NDM and CH syndrome are associated with mutations in the GLIS3 gene (5). Most of the patients reported to date had ≥1 exon deletion in this gene (2,7,8). We present a case with coexisting NDM, CH, and congenital glaucoma and homozygous GLIS3 exon 10-11 deletions. In the literature, the same deletion was described in a patient with NDM, CH, SGA, developmental delay, fibrotic liver cholestasis, polycystic kidney disease, and pancreatic exocrine insufficiency (Table 1). During the presented patient’s 17-year follow-up, no symptoms of polycystic kidney disease, hepatic fibrosis, cholestasis, or exocrine pancreatic insufficiency occurred. Furthermore, less common clinical findings of the condition, such as deafness, osteopenia, bone fractures, skeletal dysplasia, hernia, and cardiac illness, were not present in this case (7,8). Most of the previously described patients had a history of SGA or preterm birth (2,7,8). Although the presented patient had a history of normal delivery at term, birth weight was at the lower limit of normal. The association of hypospadias and bilateral undescended testis was reported in only one case previously, and coincidence was considered because extensive genetic evaluation was not performed (9). In the presented case, there was unilateral undescended testis but no hypospadias. Unlike the previously reported patients, the presented patient had many nevi over ​​his body, all of which were less than 1 cm in diameter (7,8).
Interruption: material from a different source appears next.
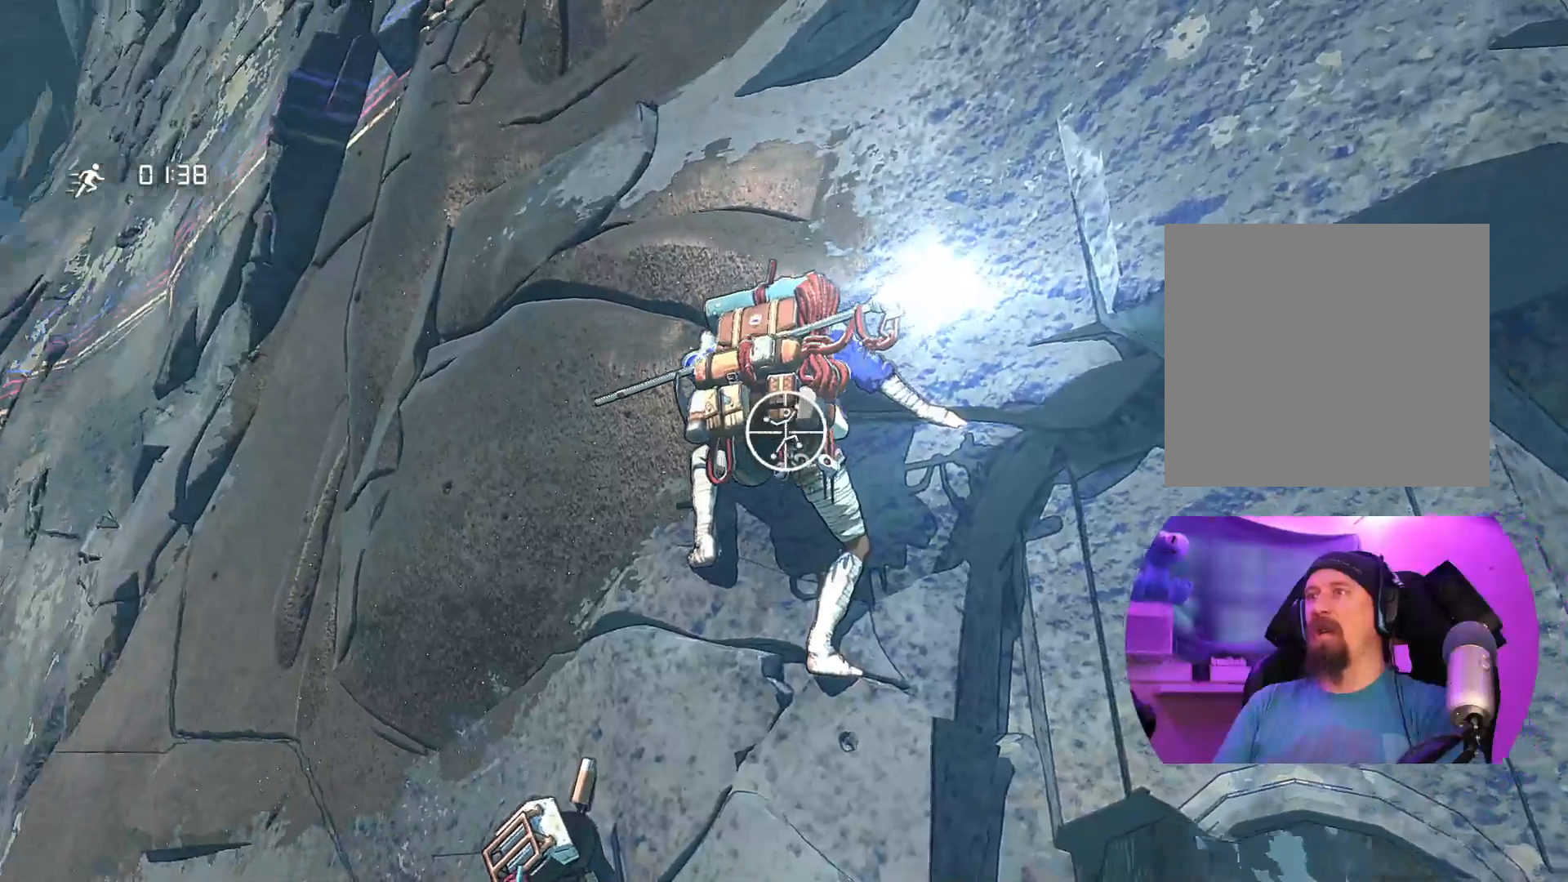
{"buttons": ["R1"], "left_stick": "center", "right_stick": "down", "events": [[34, "right_stick", "up-left"], [234, "right_stick", "center"], [450, "right_stick", "down"]]}
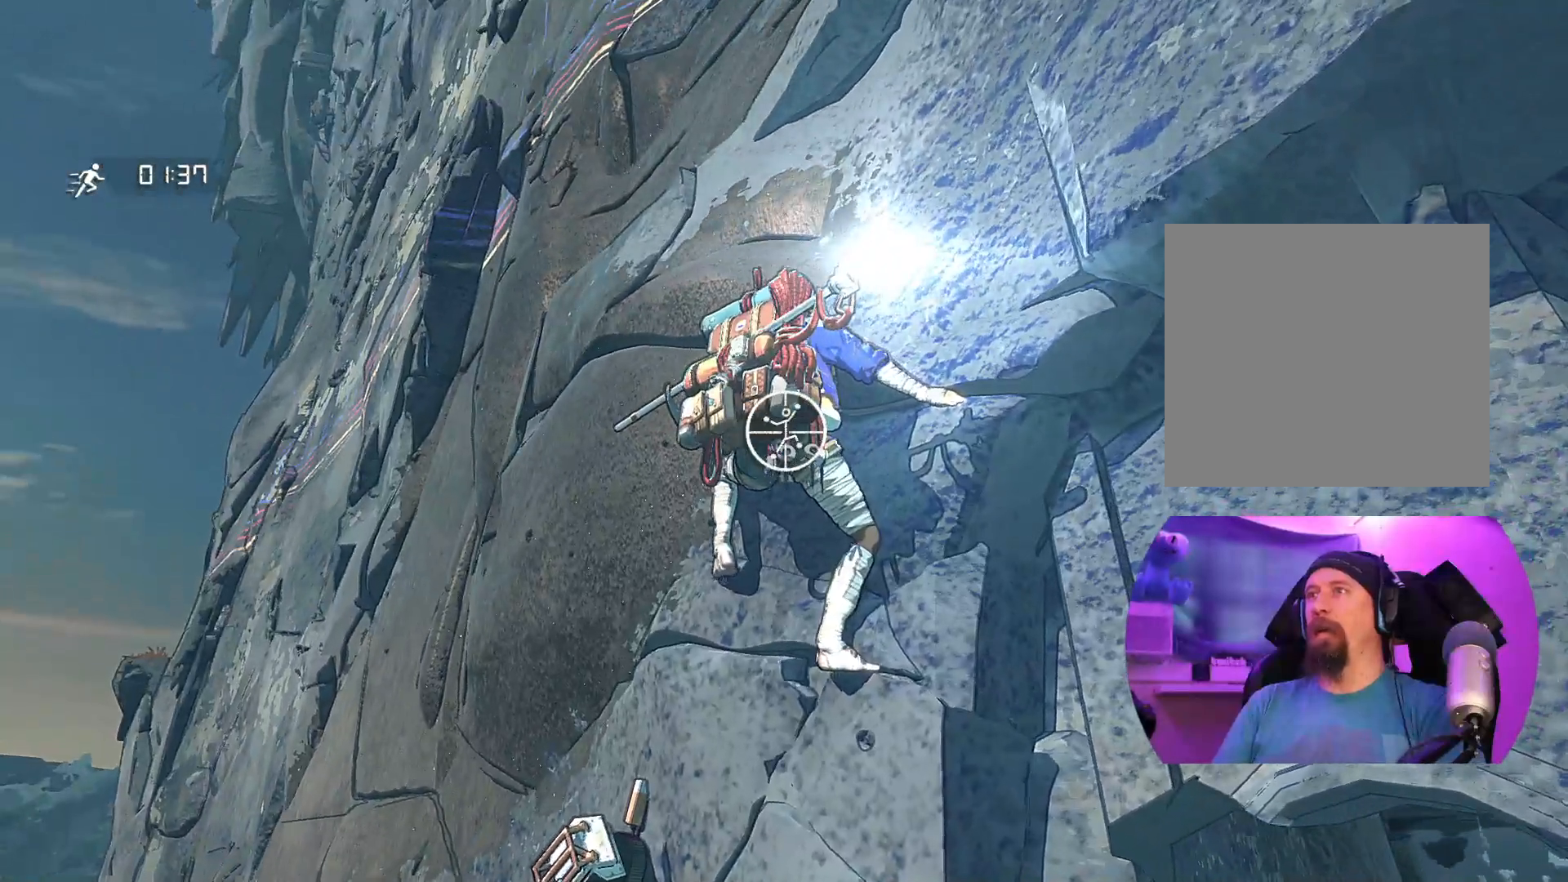
{"buttons": ["R1"], "left_stick": "center", "right_stick": "center", "events": [[300, "right_stick", "center"]]}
The present case is one of the oldest living patients described with a GLIS3 variant as he has reached young adulthood. Interestingly, the presented case and the two other oldest reported patients had no liver, exocrine pancreas abnormalities, or kidney disease (2,5,7). We hypothesize that the absence of parenchymatous organ disease allows these patients to reach early adulthood. Of the other two older patients, the French patient who lived to adulthood and had a homozygous 149kb del and did not have congenital glaucoma (5) while in the other oldest patient, with p.Arg589Trp/exons 1-11 del, neonatal diabetes was not accompanied by CH, congenital glaucoma, or facial dysmorphism (7).

Although fT4 was within the normal range with treatment, TSH elevation, fluctuation, and TSH resistance, as well as thyroid agenesis and hypoplasia were frequently reported conditions (2,8). The thyroid gland of the presented patient was of normal size and in its normal location. Although fT4 and TSH were within normal limits during follow-up, levothyroxine treatment was maintained at >3 mcg/kg/day (>100 mcg/m²/day), indicating TSH resistance. Elevated serum thyroglobulin, which was reported in previously described cases, was also present in our patient (8,9).

The presented case is the second Turkish patient reported with a GLIS3 variant. The previously reported Turkish patient had facial dysmorphism, developmental delay, and liver and kidney disease, but he did not have SGA, congenital glaucoma, exocrine pancreatic insufficiency, or skeletal disease (Table 1). In that case exon 3-4 deletions were detected, and the child died at the age of six months (7,9).

Conclusion

We present a case with homozygous exon 10-11 deletion in the GLIS3 gene to contribute to the genotypic and phenotypic characterization of patients with neonatal diabetes and CH syndrome, a rare cause of neonatal diabetes. Furthermore, the identification of other accompanying clinical features in these cases will aid understanding of the disorder, and facilitate early diagnosis and appropriate treatment of patients with this condition.